CALLAN: It is. And one of the things that I found to be interesting just listening to that statement from the Clinton campaign, I think Podesta misstated what the FBI director said, because I'm just looking at his statement and he said that the emails, the newly found emails appear pertinent to the investigation. Now, he's referring to the prior investigation. And that investigation of course wasn't just of Hillary Clinton. It was of Hillary Clinton, the whole setup with the private server and specifically Huma Abedin and her two other aides, Jake Sullivan and Cheryl Mills who have been popping up in the news a lot in connection with the WikiLeaks which have nothing to do with this.
So he's very specific that it's pertinent to the investigation, but he's very vague about who precisely he's investigating. So, I think he's really made matters worse trying to get ahead of criticism of the FBI.
BALDWIN: We had a correspondent who was on board the Hillary Clinton campaign plane when they landed in Cedar Rapids, they had no Wi-Fi on the plane, they were caught off guard when devices suddenly blowing up with information. Then we talked to our correspondent telling us the state department was totally caught off guard. Now we're learning, everyone, that according to the spokesperson at the White House, according to Josh Earnest, the White House actually first learned of this breaking story from the FBI, not from the folks down the street, but from we, the media.
[15:55:00] Susan, what do you think about that?
SUSAN MCMANUS, POLITICAL SCIENCE PROFESSOR, UNIVERSITY OF SOUTH FLORIDA: This is what happens in politics. Every time we think we have this race figured out, something unusual happens. With media these days, the snap of a finger per and the whole direction of a campaign changes. And we've seen it over and over again. So, 11 days --
BALDWIN: We're getting whiplash.
MCMANUS: -- will seems like an eternity. Yes. Absolutely.
BALDWIN: Susan and Gloria and Paul, thank you so much. Go ahead, did you want to jump in?
BORGER: I was just going to say, the director Comey now finds himself in precisely the situation he was trying to avoid last July when he came out and said, you know, I think Hillary Clinton may have been reckless with her private email server, but I don't see any reason to charge her and he's getting this out of the way before you get into the heat of the general election campaign.
Lo and behold he is where he did not want to be, 11 days out of this reaction. And I don't think he's made it any better for himself with this vague note out there. He had to alert the congressional committees, but there are lots of unanswered questions here.
BALDWIN: John Podesta wants more information. We'll see if any information will be made public. Thank you all so much. I really appreciate it. We are going to take a quick break.

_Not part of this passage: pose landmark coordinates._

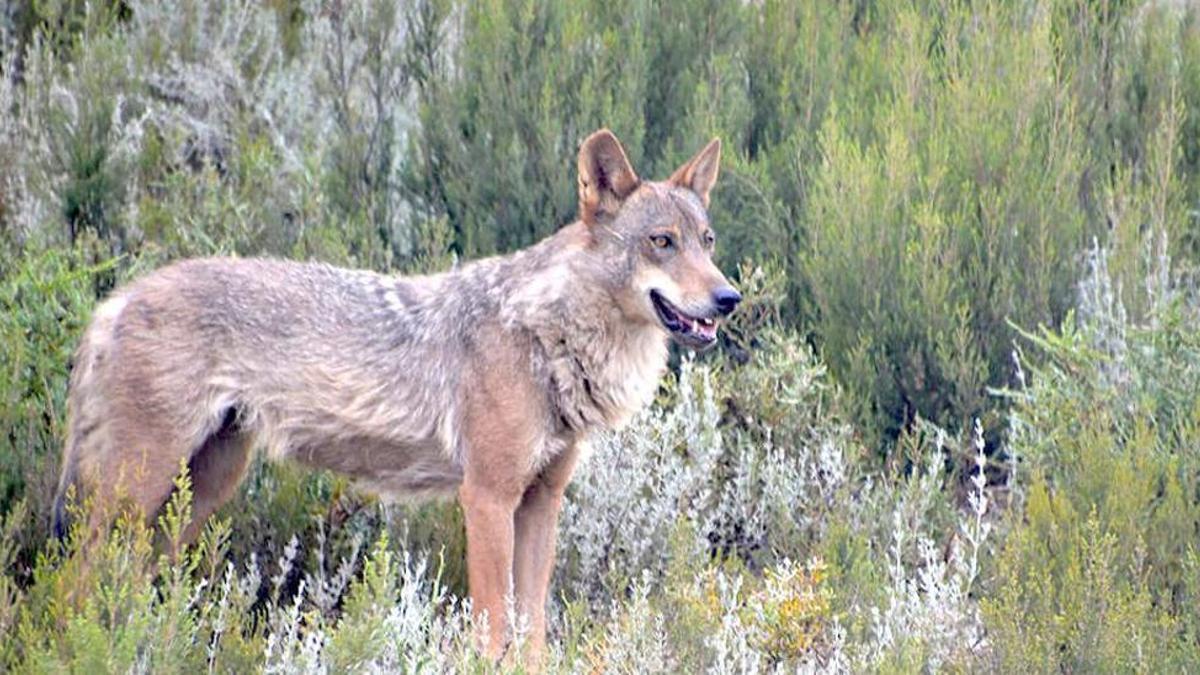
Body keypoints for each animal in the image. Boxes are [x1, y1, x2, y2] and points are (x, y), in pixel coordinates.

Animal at [54, 128, 739, 658]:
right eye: (661, 242)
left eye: (707, 242)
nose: (728, 298)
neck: (552, 337)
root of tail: (114, 301)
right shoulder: (486, 498)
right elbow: (494, 628)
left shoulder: (541, 502)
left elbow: (533, 630)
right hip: (138, 494)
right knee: (75, 582)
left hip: (197, 494)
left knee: (124, 583)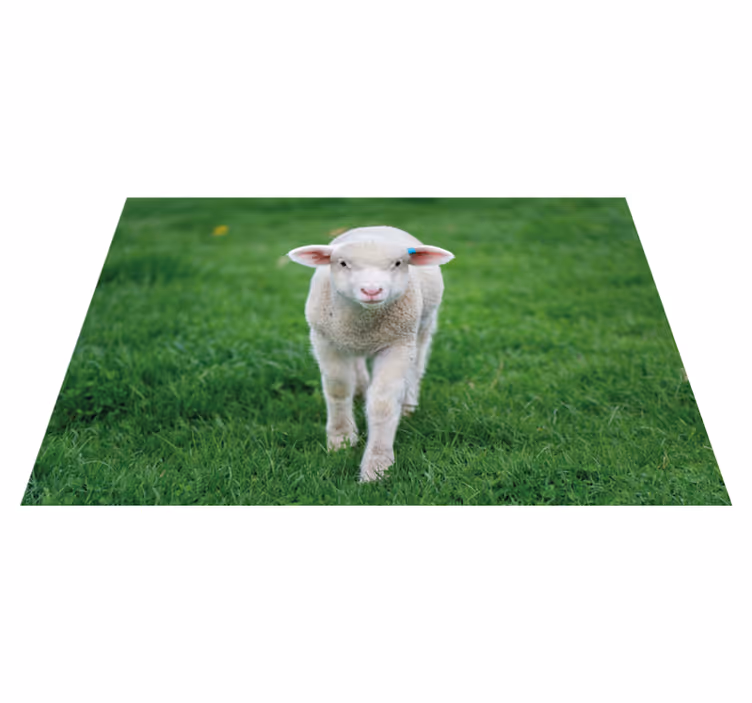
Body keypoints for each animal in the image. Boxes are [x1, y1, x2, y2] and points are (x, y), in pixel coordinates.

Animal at [287, 226, 454, 482]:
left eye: (398, 263)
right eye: (343, 263)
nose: (372, 290)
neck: (364, 321)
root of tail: (377, 227)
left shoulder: (397, 343)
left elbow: (382, 402)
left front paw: (377, 467)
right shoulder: (325, 340)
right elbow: (337, 388)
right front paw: (341, 439)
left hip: (422, 327)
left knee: (416, 368)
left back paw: (408, 405)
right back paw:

BALDWIN: Before I let you go here in Tampa, let's me just pass along this piece of news. For the first time, the United States Supreme Court has agreed to take up a case on transgender bathroom rights. The case concerns a male transgender high school student in Virginia who wants to use the boy's bathroom at his school. This comes as North Carolina faces a lawsuit from the justice department on its so- called bathroom law. We'll watch to see where it goes. In the meantime, thank you so much for being with me the last two hours covering this breaking story. We had a lot we wanted to bring you here. Early voting here in Florida well under way. We know these candidates want to grab this state. Thank you so much. Thank you to the Tampa Museum of Art for having us.